Cette relation privilégiée — établie dans un ensemble qui ne comporte que deux éléments déterminants, le monde occidental et le reste du monde — a bloqué le cheminement de la pensée sur l’utilité du patriotisme économique. Excepté le général de Gaulle, qui chercha à déterminer une voie propre dans la gestion des divergences économiques entre l’Europe et les États-Unis, aucun dirigeant politique français n’a souhaité s’engager dans cette réflexion stratégique. Ainsi s’est installée durablement dans les esprits l’idée que le patriotisme économique était une réponse inadaptée à la mondialisation des échanges. Lorsque les forces vives de l’économie américaine ont bousculé, au cours de ces trente dernières années, des positions françaises au Proche-Orient ou en Afrique, les serviteurs de l’État se sont souvent sentis en porte-à-faux pour contrer les États-Unis, à cause de la pesanteur historique que représente la préservation de l’unité du camp occidental.
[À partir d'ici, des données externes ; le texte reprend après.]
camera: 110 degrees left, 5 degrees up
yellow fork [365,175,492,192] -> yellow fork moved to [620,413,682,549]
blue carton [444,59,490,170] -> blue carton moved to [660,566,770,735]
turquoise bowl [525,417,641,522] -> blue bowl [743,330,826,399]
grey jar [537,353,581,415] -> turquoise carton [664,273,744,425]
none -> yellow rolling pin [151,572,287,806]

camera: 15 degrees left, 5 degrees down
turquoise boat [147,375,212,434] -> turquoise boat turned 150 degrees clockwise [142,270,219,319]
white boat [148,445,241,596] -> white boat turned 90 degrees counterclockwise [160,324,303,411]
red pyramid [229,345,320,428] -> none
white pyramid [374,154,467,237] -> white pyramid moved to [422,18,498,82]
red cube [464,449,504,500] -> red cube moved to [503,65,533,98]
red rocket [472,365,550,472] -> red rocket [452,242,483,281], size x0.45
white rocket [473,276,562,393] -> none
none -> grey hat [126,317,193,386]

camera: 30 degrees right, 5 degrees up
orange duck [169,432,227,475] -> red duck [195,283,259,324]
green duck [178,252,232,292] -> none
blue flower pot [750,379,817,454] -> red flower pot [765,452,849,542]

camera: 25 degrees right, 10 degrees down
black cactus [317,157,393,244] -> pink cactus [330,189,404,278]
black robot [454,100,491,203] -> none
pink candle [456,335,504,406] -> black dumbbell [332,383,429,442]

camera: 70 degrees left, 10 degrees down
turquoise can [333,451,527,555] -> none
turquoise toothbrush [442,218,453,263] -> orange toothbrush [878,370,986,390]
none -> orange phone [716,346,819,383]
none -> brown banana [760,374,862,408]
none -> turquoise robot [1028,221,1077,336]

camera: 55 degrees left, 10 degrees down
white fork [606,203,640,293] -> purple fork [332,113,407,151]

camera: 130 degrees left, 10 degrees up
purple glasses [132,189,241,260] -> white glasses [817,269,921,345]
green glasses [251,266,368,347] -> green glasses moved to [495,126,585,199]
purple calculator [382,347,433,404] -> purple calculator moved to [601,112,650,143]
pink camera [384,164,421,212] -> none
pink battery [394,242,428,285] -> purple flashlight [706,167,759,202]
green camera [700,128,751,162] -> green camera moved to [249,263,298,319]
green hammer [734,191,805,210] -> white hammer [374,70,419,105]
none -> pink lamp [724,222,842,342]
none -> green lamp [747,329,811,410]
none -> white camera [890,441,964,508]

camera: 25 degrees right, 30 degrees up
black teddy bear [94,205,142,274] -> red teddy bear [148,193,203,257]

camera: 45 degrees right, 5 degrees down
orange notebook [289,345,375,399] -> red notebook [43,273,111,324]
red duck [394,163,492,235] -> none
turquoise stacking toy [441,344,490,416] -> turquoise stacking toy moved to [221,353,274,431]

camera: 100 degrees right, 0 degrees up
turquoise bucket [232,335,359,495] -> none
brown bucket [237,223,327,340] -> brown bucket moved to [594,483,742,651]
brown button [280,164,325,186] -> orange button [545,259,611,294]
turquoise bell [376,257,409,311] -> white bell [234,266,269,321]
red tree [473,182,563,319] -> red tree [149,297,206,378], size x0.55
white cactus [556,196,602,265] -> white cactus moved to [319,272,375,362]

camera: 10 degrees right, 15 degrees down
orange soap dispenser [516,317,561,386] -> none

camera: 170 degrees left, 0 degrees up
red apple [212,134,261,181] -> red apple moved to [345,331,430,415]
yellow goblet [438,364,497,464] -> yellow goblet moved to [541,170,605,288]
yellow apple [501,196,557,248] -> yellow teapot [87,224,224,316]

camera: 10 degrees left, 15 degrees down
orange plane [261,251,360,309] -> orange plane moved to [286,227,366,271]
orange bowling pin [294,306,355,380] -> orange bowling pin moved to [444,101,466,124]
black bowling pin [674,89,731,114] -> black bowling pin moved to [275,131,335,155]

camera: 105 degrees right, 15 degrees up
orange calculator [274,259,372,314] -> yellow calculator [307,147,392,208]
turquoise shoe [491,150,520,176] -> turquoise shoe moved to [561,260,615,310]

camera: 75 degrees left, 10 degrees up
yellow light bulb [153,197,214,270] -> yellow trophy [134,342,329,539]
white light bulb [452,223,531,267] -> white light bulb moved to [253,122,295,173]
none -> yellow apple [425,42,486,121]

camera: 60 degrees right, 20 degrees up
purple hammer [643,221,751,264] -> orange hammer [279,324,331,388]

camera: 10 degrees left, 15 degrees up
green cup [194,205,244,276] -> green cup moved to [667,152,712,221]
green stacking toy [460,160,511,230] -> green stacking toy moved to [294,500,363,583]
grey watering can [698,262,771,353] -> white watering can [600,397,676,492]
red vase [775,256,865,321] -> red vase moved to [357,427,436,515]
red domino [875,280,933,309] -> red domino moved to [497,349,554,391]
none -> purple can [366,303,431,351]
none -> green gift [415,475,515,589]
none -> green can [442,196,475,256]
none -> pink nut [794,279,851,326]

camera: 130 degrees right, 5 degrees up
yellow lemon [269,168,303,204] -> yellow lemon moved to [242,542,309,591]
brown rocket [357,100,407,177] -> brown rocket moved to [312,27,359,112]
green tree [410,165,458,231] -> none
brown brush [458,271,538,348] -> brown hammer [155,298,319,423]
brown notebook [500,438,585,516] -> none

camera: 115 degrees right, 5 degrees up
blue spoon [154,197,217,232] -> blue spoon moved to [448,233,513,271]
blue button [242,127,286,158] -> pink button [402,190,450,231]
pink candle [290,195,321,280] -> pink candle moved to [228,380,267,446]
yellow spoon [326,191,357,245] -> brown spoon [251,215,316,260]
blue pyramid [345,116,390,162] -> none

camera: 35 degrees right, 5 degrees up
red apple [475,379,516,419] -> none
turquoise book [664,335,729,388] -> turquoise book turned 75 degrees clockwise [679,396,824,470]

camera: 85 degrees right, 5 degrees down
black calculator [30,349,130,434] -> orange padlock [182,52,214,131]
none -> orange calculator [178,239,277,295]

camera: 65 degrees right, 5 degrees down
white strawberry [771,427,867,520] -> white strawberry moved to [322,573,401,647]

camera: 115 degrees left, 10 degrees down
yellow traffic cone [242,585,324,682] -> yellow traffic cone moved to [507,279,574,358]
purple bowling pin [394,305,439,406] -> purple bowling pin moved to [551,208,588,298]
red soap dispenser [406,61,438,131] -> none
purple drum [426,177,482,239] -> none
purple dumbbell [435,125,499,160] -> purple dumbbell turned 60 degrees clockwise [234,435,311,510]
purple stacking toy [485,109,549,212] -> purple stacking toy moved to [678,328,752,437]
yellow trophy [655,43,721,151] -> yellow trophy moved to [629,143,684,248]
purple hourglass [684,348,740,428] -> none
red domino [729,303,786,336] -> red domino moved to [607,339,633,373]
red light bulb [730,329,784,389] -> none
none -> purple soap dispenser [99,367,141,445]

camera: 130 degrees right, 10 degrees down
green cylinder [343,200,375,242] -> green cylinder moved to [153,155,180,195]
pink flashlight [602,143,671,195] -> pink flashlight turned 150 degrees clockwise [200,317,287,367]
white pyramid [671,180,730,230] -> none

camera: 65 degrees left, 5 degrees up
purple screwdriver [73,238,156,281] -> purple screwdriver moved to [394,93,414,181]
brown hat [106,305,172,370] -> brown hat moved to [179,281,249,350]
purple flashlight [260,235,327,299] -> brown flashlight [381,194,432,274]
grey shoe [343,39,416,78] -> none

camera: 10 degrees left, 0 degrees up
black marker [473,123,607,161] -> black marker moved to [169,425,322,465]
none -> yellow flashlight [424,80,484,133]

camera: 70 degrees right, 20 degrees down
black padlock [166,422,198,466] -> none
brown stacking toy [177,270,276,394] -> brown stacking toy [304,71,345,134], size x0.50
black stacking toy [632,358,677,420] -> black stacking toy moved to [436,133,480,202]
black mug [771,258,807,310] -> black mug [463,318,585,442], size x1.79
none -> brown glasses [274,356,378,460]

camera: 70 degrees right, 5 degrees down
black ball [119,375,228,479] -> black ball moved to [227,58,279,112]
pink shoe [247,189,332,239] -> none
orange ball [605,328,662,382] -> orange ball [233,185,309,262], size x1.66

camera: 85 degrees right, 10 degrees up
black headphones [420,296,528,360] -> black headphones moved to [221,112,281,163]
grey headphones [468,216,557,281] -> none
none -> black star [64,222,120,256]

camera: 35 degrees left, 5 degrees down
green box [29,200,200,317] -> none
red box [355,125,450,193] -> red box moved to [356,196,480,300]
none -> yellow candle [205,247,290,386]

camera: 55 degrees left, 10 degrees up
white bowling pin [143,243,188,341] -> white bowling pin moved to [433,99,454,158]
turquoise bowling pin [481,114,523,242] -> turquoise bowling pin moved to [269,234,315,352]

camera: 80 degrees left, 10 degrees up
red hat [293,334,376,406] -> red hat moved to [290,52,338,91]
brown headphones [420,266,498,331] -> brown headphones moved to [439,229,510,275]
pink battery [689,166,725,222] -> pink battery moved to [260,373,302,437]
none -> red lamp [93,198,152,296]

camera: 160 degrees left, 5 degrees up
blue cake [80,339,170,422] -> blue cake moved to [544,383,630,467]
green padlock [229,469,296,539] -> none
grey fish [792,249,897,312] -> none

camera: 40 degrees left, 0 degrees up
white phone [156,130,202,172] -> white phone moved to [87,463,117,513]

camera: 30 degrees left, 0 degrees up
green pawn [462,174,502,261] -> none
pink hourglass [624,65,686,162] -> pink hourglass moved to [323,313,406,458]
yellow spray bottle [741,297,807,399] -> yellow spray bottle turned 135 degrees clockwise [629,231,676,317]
Le patronat français a eu une position sensiblement comparable en mettant systématiquement en avant les principes fondamentaux du libéralisme dans les dossiers sensibles comme l’OPA de Sanofi sur Aventis. La création d’un pôle de taille critique dans le domaine de l’industrie de la santé était perçue comme un objectif vital en termes d’intérêt de puissance par le gouvernement, mais comme une intrusion de l’État dans la stratégie des entreprises par certaines autorités patronales. La position d’Antoine Riboud est symptomatique de cet état d’esprit. Lors de la présentation des résultats de Danone le 15 février 2006, il n’hésite pas à déclarer : « Une des meilleures défenses contre les attaques boursières, c’est la culture d’entreprise : chez Danone, elle fait partie de nos avantages compétitifs ; mais cela n’a rien à voir avec du patriotisme économique ». Une telle affirmation symbolise la confusion suscitée par la grille de lecture binaire entre l’intérêt privé d’une entreprise et les principes élémentaires d’une stratégie de puissance.